Es geht also nicht ums Kriegführen, sondern darum, entschlossen gegen Mord und Vergewaltigung vorzugehen. Wie edel. Ich will Mord und Vergewaltigung ja weiß Gott nicht verharmlosen, aber wenn's nur darum geht, dann müsste man nach der Logik bald auch in Indien und in einige Städte der USA einmarschieren. Die ehemalige Familien-, Sozial- und jetzige Verteidigungsministerin hat damit erneut ihre Gabe unter Beweis gestellt, auch die schlimmsten Dinge so formulieren zu können, dass sie sich eigentlich ganz harmlos anhören. Urban Priol vermeinte, am Ende jedes ihrer Statements zu hören: "Und jetzt backe ich uns allen noch einen schönen Hefezopf."

Denn der Deutsche muss auch Anno 2014 wegen dieser vermaledeiten Vergangenheit ja immer noch ein wenig auf seine Wortwahl achten. Daher käme man selbstverständlich niemals auf die Idee, die eh schon gebeutelte Bundeswehr in so etwas wie einen 'Krieg' zu schicken. Nein, es handelt sich immer nur um 'humanitäre' 'Auslandseinsätze'. Die alte Leier vom THW in Flecktarn, das nur zur Selbstverteidigung bewaffnet ist, ansonsten aber Schulen baut und Brunnen gräbt, um irgendwo auf der Welt die deutschen Interessen zu verteidigen. Gäbe es diese Vernebelungsbegriffe nicht schon, die neuen Imperialisten müssten sie erfinden.

Immerhin kommt von der Leyen das Verdienst zu, als erste Bundeswehr-Chefin halbwegs offen ausgesprochen zu haben, wo der Hase langläuft. Horst Köhler sah sich seinerzeit noch zum Rücktritt genötigt als ihm etwas Ähnliches rausrutschte. Oder liegt es daran, dass vier Jahre nach Köhler die Militarisierung der deutschen Außenpolitik ein gutes Stück weiter gekommen ist?

Man darf sich also nicht andauernd dezent zurückhalten, wenn die Verbündeten vorpreschen. Bin ich der Einzige, dem bei solcher Argumentation ein wenig flau wird? Unter anderem, weil Eliten so dachten, sind vor knapp 100 Jahren schon mal der eine oder andere Weltkrieg ausgebrochen. Hunnenreden immerhin werden heute nicht mehr gehalten. Auch ein Fortschritt.


Volle Härte des Gesetzes

Am 17. Oktober 2012 haben acht Rechtsradikale ein junges Paar aus dem Umfeld der Antifa mehrere Stunden lang drangsaliert und bedroht. Ihre Wohnung sei regelrecht belagert worden. Die Täter wurden jetzt vom Amtsgericht Hoyerswerda zu Bewährungsstrafen verurteilt, mit der Begründung, in so einem Falle könne man irgendwie nicht mehr machen. Es mag schon sein, dass die Richter den Strafrahmen voll ausgeschöpft haben. Kann ich nicht beurteilen, bin kein Jurist. Legt man aber die jüngsten Geschehnisse in Hamburg zugrunde, dann mag man sich gar nicht ausmalen, was Staatsgewalt und Justiz so alles hätten machen können, wenn die Sache umgekehrt gelaufen wäre: Wenn ein Paar aus dem Umfeld der rechten Szene mehrere Stunden lang von ein paar Antifa-Aktivisten - am besten vermummten, noch besser: vom Schwarzen Block - bedroht und am Verlassen ihrer Wohnung gehindert worden wäre. Der Staatsnotstand und der Krieg gegen den Terror wären sicher nicht weit gewesen.

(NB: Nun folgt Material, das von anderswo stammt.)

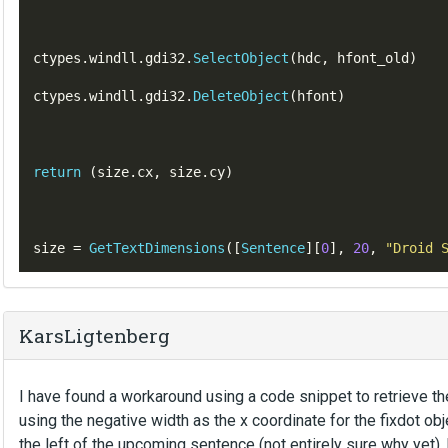
ctypes
.
windll
.
gdi32
.
SelectObject
(
hdc
,
hfont_old
)
ctypes
.
windll
.
gdi32
.
DeleteObject
(
hfont
)
return
(
size
.
cx
,
 size
.
cy
)
size 
=
GetTextDimensions
([
Sentence
][
0
],
20
,
"Droid 
KarsLigtenberg
I have found a workaround using a code snippet to retrieve th
using the negative width as the x coordinate for the fixdot o
the left of the upcoming sentence (not entirely sure why yet), b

Ärgerliche Vögel, spionierend

Gewisse Apps spionieren also die Smartphones aus, auf denen sie installiert sind. Nicht genug damit: Sogar Geheimdienste greifen die Daten ab. Nein, wirklich? Als Paradebeispiel wird das beliebte Gratisspiel Angry Birds genannt. Hm, mal sehen. Wenn ich mir auf meinem, vom Androiden befeuerten, smarten Endgerät Angry Birds installieren will, dann fordert mich der Play Store auf, der App unter anderem folgende Berechtigungen zu erteilen: Telefonstatistiken und -ID auslesen, netzwerkbasierten Standort ermitteln, Konten erkennen. Und das alles, wo man doch nur ein bisschen zocken will. Komisch! Vorsicht, am Ende kriegen die Blitzmerker noch raus, dass es dunkel wird, wenn man abends das Licht ausschaltet oder dass kostenlose Apps, bei Lichte betrachtet, doch nicht kostenlos sind. Nicht auszudenken!